PROVIDED ENTRIES below:
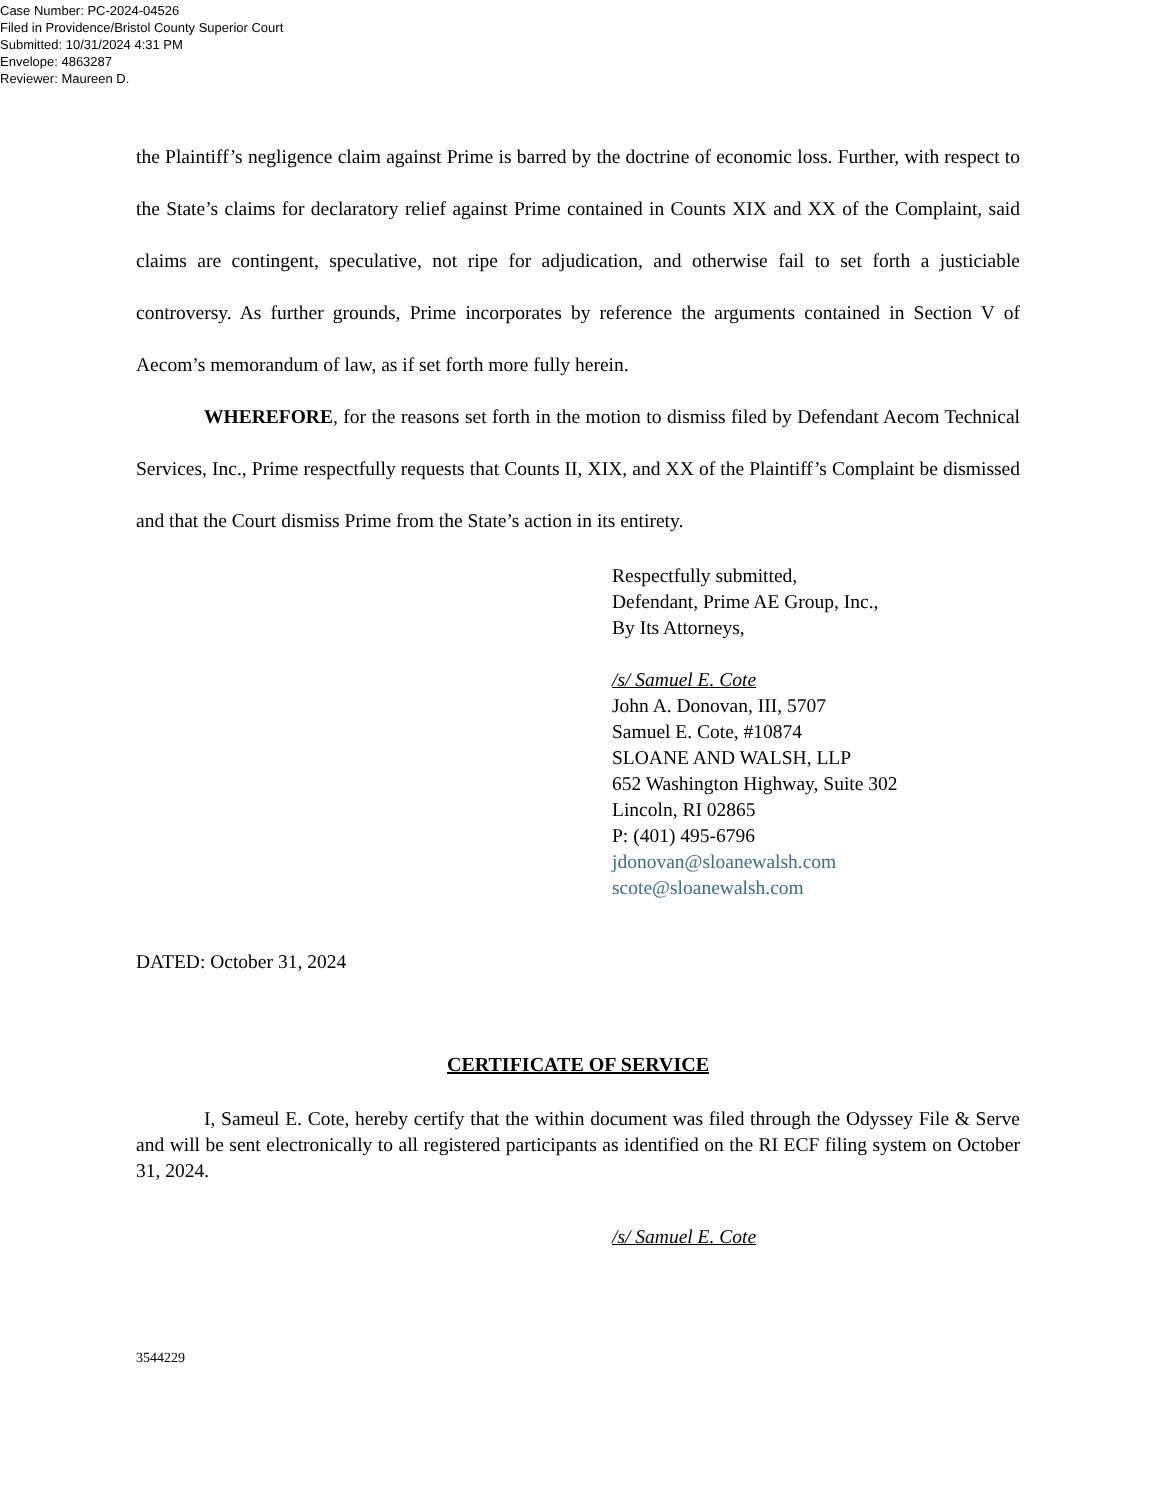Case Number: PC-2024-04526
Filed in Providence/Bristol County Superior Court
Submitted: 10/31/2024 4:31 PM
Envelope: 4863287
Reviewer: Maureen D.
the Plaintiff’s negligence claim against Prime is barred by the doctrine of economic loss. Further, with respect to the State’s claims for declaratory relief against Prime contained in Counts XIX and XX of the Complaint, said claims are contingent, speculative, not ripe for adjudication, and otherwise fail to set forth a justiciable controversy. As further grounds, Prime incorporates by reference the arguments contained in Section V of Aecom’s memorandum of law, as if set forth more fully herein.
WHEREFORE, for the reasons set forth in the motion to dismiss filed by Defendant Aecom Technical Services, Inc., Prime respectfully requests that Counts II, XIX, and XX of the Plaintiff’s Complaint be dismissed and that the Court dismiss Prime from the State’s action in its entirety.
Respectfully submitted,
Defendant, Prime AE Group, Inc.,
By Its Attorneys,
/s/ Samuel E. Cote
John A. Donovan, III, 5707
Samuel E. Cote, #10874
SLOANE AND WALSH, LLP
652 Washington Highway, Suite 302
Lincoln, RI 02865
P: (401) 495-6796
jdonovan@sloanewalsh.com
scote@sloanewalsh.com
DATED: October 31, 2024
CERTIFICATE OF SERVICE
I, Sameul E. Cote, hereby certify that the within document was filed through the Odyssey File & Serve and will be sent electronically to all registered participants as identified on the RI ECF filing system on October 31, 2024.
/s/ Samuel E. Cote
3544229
End of PROVIDED ENTRIES.
PROVIDED ENTRIES below:
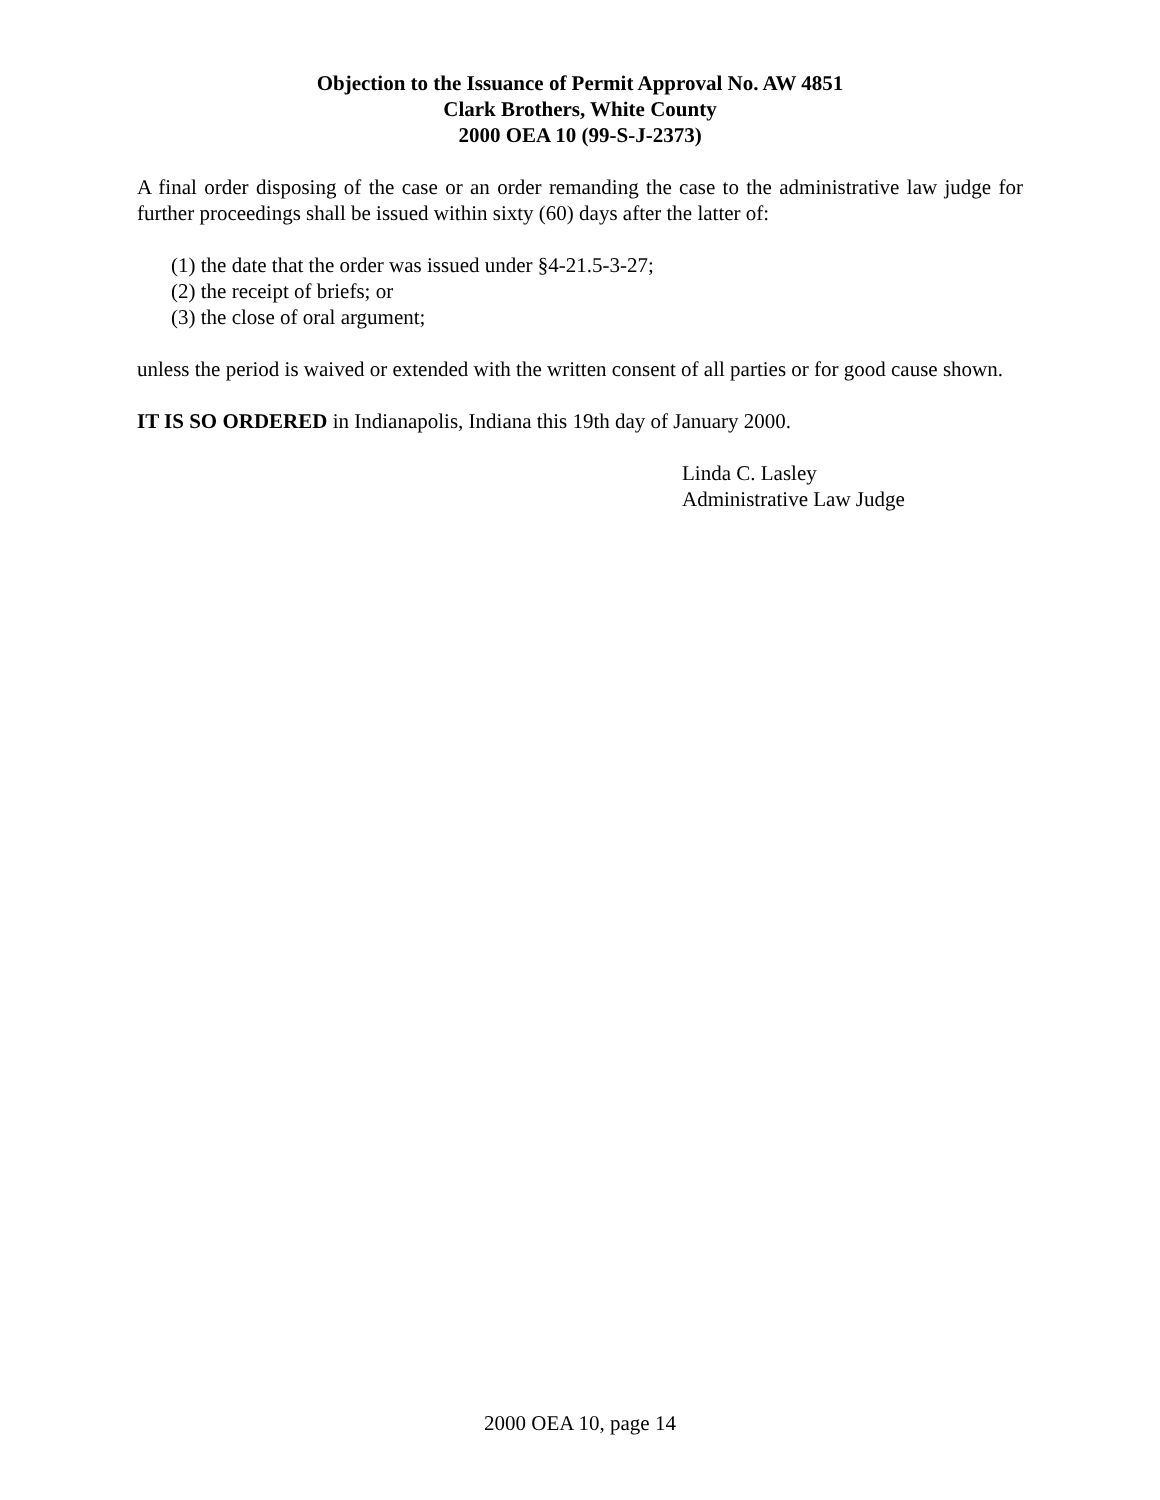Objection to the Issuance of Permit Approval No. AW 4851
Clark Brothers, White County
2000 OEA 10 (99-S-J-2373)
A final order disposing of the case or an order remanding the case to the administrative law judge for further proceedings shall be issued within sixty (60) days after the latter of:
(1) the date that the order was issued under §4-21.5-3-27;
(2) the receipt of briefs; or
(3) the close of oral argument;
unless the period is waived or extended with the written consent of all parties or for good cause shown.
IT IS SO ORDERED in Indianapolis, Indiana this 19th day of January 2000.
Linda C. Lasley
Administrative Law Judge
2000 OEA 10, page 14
End of PROVIDED ENTRIES.
§ **YOUR INSTRUCTIONS**
All that is wanted is the stretch of lines above from the one containing "A final order" through the one containing "(1) the date", duplicated exactly.

§ **TASK RESPONSE**
A final order disposing of the case or an order remanding the case to the administrative law judge for further proceedings shall be issued within sixty (60) days after the latter of:
(1) the date that the order was issued under §4-21.5-3-27;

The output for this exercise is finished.